Paul FRIMAT - CHRU LILLE : 50% des pathologies cutanées professionnelles dans le BTP pourraient être évitées

50% des pathologies cutanées professionnelles dans le BTP pourraient être évitées

ORGANISATION DE LA PREVENTION || Maladies professionnelles
/
07/05/2013
Paul FRIMAT - CHRU LILLE
Paul FRIMAT
Professeur des universités Lille 2, Praticien hospitalier,
CHRU LILLE
Paul Frimat, professeur en dermatologie au Centre Hospitalier Régional Universitaire de Lille, a fait de la lutte contre les dermatoses professionnelles son cheval de bataille. Il nous alerte sur une maladie professionnelle, souvent négligée, et pourtant facile à prévenir.

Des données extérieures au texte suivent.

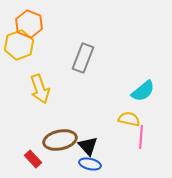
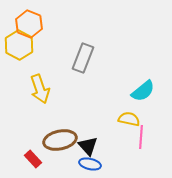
yellow hexagon: rotated 12 degrees counterclockwise
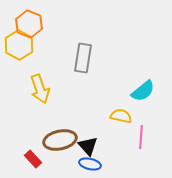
gray rectangle: rotated 12 degrees counterclockwise
yellow semicircle: moved 8 px left, 3 px up
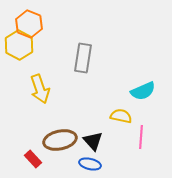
cyan semicircle: rotated 15 degrees clockwise
black triangle: moved 5 px right, 5 px up
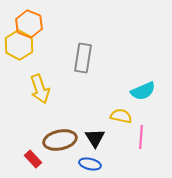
black triangle: moved 2 px right, 3 px up; rotated 10 degrees clockwise
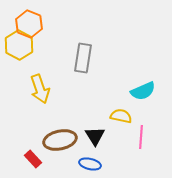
black triangle: moved 2 px up
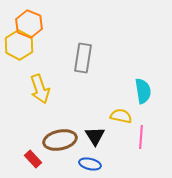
cyan semicircle: rotated 75 degrees counterclockwise
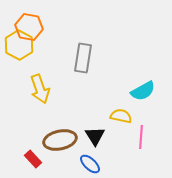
orange hexagon: moved 3 px down; rotated 12 degrees counterclockwise
cyan semicircle: rotated 70 degrees clockwise
blue ellipse: rotated 30 degrees clockwise
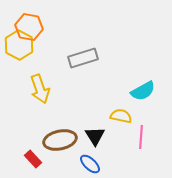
gray rectangle: rotated 64 degrees clockwise
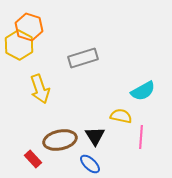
orange hexagon: rotated 8 degrees clockwise
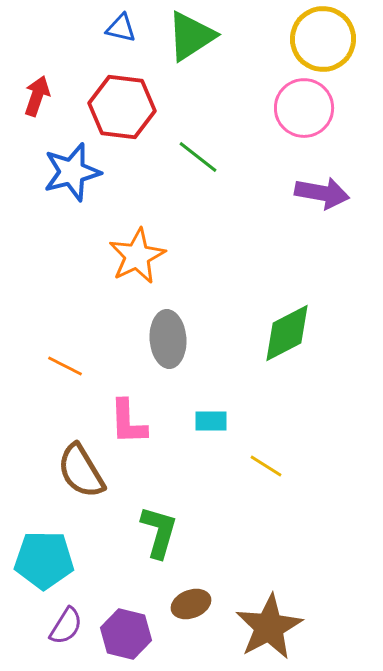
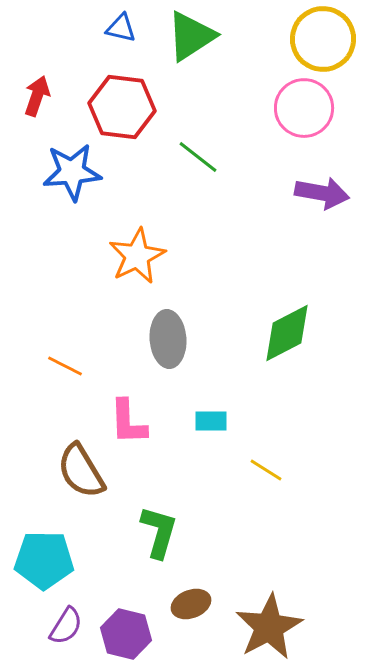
blue star: rotated 10 degrees clockwise
yellow line: moved 4 px down
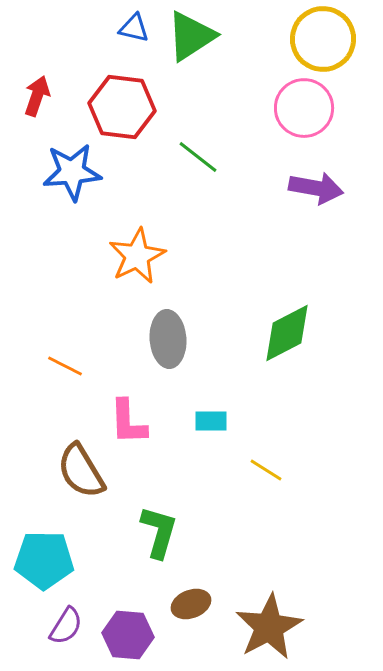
blue triangle: moved 13 px right
purple arrow: moved 6 px left, 5 px up
purple hexagon: moved 2 px right, 1 px down; rotated 9 degrees counterclockwise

Vous avez choisi le risque cutané comme thème des 32e Journées Santé au Travail du BTP qui se dérouleront à Lille du 28 au 30 mai, pourquoi ?
Le risque cutané n’est pas un risque professionnel que l’on a découvert récemment dans le BTP. Bien au contraire, il y a 60 ans, on parlait même de « péril cutané ». A l’époque, les dermatoses étaient la première maladie professionnelle des travailleurs du BTP.
Aujourd’hui les dermatoses n’occupent plus ce rang puisque les TMS (Troubles Musculo-Squelettiques) les ont largement remplacées sur le podium.
Les pathologies cutanées professionnelles ne représentent aujourd’hui plus que 1% des maladies professionnelles déclarées dans le BTP. Deux facteurs principaux en sont la cause : d’une part, l’amélioration de la connaissance et de la prévention et d’autre part, la forte augmentation des autres pathologies professionnelles.

Pensez-vous que le risque cutané est négligé ?
Certainement. Le risque cutané est important en termes de fréquence mais peu élevé en termes de réparation, d’où son absence de visibilité.
Un salarié du BTP sur dix a eu, a ou aura une pathologie cutanée professionnelle au cours de sa carrière. Nous venons de conduire une étude auprès des Services de Santé au Travail pour évaluer la fréquence et la gravité des pathologies cutanées. Cette étude a révélé que 12% des 1500 travailleurs du BTP étudiés présentaient une pathologie cutanée avec une augmentation des cas dans les métiers de la maçonnerie, de la plomberie et du génie climatique. Les résultats complets de cette étude seront exposés lors du colloque.

Comment se manifestent ces pathologies cutanées ?
20% des pathologies cutanées sont allergiques, 80% sont « seulement » irritatives. On se heurte souvent à une idée largement répandue selon laquelle une irritation n’est pas grave, voire normale pour un travailleur manuel. Mais tous les dermatologues le savent : « l’irritation fait le lit de l’allergie ».
Une peau irritée cesse de remplir son rôle de barrière de protection cutanée et va laisser, dès lors, passer des allergènes. Une fois l’allergie déclarée, il n’y aura plus moyen de revenir en arrière. Le capital peau est définitivement abîmé sans possibilité de le reconstruire.
Pourtant avec la mise en œuvre de moyens de prévention appropriés, 50% des pathologies cutanées pourraient être évitées.

Justement, comment éviter le risque cutané ?
L’éducation et la prévention restent les moyens privilégiés. Par exemple, tout simplement, pour protéger les mains (qui représentent 80% des cas de pathologies cutanées) : inciter au port systématique de gants, entretenir quotidiennement ses mains avec de la crème. Mais le message reste difficile à faire passer auprès de la population des travailleurs du BTP, principalement masculine. Des actions de prévention collective peuvent également être engagées comme la substitution des produits dangereux.
Lors de nos Journées Santé au Travail, nous apporterons un éclairage sur d’autres problématiques liées au risque cutané : le rôle du soleil, les cancers de la peau, ou la toxicité des goudrons.
Pour optimiser la prévention, il faut associer ces trois leviers : le suivi individuel, l’aide thérapeutique et les actions de protection collective.